Benghazi is pro-American. The city of was marked for genocide by their former leader, and the case that was made for Libya’s liberation was made largely because of Benghazi. In the hours following the attack, many citizens in Benghazi held a pro-American demonstration. It was later deemed a “We’re sorry” demonstration by a few media members. You might have missed it. You were busy posting that they should all be killed, four spots under the post that said “Never Forget.”
You can’t stop the mob. If a group of people decide that their cup of upset has run over to the point where they don’t care about life or limb they can do a lot of damage. If there are enough people upset, all the guns, bullets and bombs in the world won’t help. The anger of a mob cannot be reasoned with, stopped or prevented. If someone is mad enough and mean enough, there is little this world can do to intervene. These things just happen sometimes. If an organization is orchestrating this, there will be a surgical strike on those responsible and the thing will come to an end. If the State department can correctly calm the remaining population and rub salve over some apparently open wounds, this shall pass.
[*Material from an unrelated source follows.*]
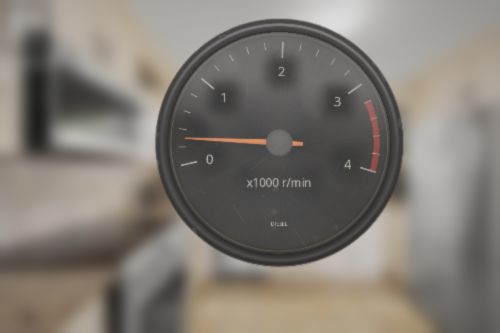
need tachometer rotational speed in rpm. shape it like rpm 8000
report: rpm 300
But instead of diplomacy, there are many who want blood. To them, diplomacy is appeasement. To them, there should not be a surgical strike but a broadsword swung. Death should rain on not only those responsible but their neighbors. If someone has the distinction of existing next to someone responsible, they deserve the same fate as those who actively participated and planned. Blood should run in the streets so that this American community can correctly communicate their outrage at “them.” Those people, them, need to pay with their lives. All of them. This demand is made with a closed fist slapping into an open hand, and typed in English five or six posts south of the words “Never Forget.”
In the eleven years since 2001 the United States has brought nothing but death and destruction to the Muslim world. Did the wars in Iraq and Afghanistan do anything to avenge those cut down by 9/11? For nine years, death rained from the sky onto innocent people who never had anything to do with any attack on the USA, their only commonality being their acknowledged religious affiliation. Their understanding of that religion might be totally different, but this country saw no separation. Those deaths only led to more death and this country still stands on the edge of bankruptcy as a result. Yet there they were, “bomb them all” cries seven posts away from “Never Forget.”
When I see “Never Forget,” it means never forget the lessons. Never forget the decisions that were made immediately after. Never forget the victims, and the lessons taught to us. It seems like when most people say “Never Forget,” they seem to mean anger. They hold onto a grudge. They seem to believe that acceptance is some form of weakness, rather than a final step in a process of healing that needs to happen. They look back at the rage they felt as a drug, a high from the righteous indignation that is allowed to those who have been freshly attacked. They hold onto that anger as a birthright.
This country hasn’t forgotten. We ignored.